=== Task data ===
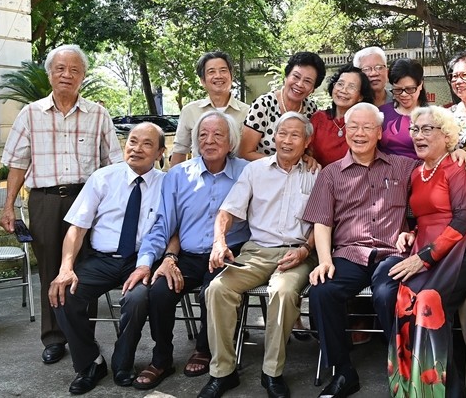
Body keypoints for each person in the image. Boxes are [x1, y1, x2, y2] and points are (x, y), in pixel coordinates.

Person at [0, 44, 123, 365]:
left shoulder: (98, 114)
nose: (67, 75)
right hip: (44, 200)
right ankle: (54, 337)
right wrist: (9, 206)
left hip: (88, 199)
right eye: (60, 69)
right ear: (50, 73)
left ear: (82, 76)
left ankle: (83, 335)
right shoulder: (30, 114)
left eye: (74, 70)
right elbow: (16, 164)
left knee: (86, 269)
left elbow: (114, 165)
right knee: (51, 269)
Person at [199, 112, 319, 398]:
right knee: (217, 288)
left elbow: (322, 223)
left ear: (307, 141)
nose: (287, 140)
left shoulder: (317, 173)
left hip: (297, 253)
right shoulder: (255, 170)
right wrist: (219, 242)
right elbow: (227, 211)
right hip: (256, 250)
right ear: (273, 137)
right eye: (282, 133)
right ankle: (223, 372)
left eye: (295, 135)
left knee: (283, 291)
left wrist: (305, 250)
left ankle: (272, 372)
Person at [303, 102, 417, 397]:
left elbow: (434, 181)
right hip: (350, 253)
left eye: (367, 127)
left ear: (379, 133)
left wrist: (413, 233)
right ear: (346, 132)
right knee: (321, 290)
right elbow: (322, 222)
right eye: (353, 126)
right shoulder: (331, 174)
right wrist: (324, 260)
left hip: (392, 252)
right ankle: (343, 371)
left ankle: (404, 364)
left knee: (386, 294)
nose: (360, 133)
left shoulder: (403, 167)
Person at [131, 111, 250, 390]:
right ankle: (161, 359)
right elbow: (163, 225)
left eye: (218, 135)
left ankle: (204, 348)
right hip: (188, 254)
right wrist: (148, 262)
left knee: (213, 290)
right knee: (159, 290)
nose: (209, 141)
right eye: (203, 135)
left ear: (231, 142)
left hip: (229, 252)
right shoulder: (178, 175)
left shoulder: (247, 171)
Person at [47, 123, 165, 394]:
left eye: (147, 144)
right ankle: (90, 362)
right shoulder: (103, 178)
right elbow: (77, 227)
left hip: (142, 260)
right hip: (102, 259)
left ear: (160, 152)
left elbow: (173, 227)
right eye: (132, 141)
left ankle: (123, 363)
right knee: (63, 291)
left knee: (137, 298)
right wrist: (66, 268)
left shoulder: (167, 183)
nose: (136, 148)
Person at [387, 105, 466, 397]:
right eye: (415, 129)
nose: (418, 135)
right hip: (426, 244)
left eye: (427, 129)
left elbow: (464, 219)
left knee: (431, 301)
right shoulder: (417, 173)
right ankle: (409, 387)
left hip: (463, 243)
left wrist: (425, 257)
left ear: (447, 136)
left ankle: (442, 390)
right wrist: (408, 234)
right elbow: (418, 218)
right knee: (405, 298)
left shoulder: (458, 168)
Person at [239, 51, 326, 160]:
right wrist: (279, 165)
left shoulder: (311, 110)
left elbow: (306, 151)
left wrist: (308, 159)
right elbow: (245, 153)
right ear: (286, 76)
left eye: (307, 81)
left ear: (313, 89)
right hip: (261, 172)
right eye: (296, 76)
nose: (299, 84)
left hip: (294, 174)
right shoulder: (263, 104)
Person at [171, 51, 249, 165]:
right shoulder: (190, 111)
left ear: (231, 76)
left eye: (223, 70)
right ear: (203, 80)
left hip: (239, 179)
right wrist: (173, 181)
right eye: (211, 72)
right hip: (200, 179)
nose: (218, 76)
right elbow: (180, 150)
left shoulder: (248, 112)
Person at [310, 64, 374, 166]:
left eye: (351, 87)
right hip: (321, 178)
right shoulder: (318, 119)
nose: (343, 90)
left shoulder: (365, 124)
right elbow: (305, 151)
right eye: (340, 84)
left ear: (360, 96)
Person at [379, 58, 429, 160]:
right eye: (397, 90)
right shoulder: (381, 113)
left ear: (420, 85)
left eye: (410, 89)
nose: (404, 94)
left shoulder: (432, 116)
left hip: (419, 173)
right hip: (385, 173)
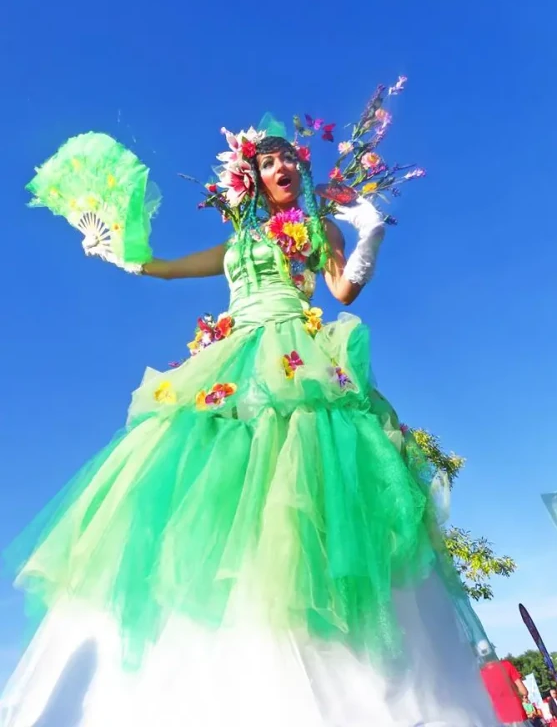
===
What needs to be done: Lines with "knee" in the records above: copy every one of them.

Response to this task:
left knee: (86, 269)
right knee: (51, 269)
right knee: (217, 288)
left knee: (283, 291)
right knee: (321, 290)
left knee: (386, 294)
left knee: (213, 290)
right knee: (159, 290)
right knee: (63, 291)
left knee: (137, 298)
left knee: (431, 301)
right knee: (405, 298)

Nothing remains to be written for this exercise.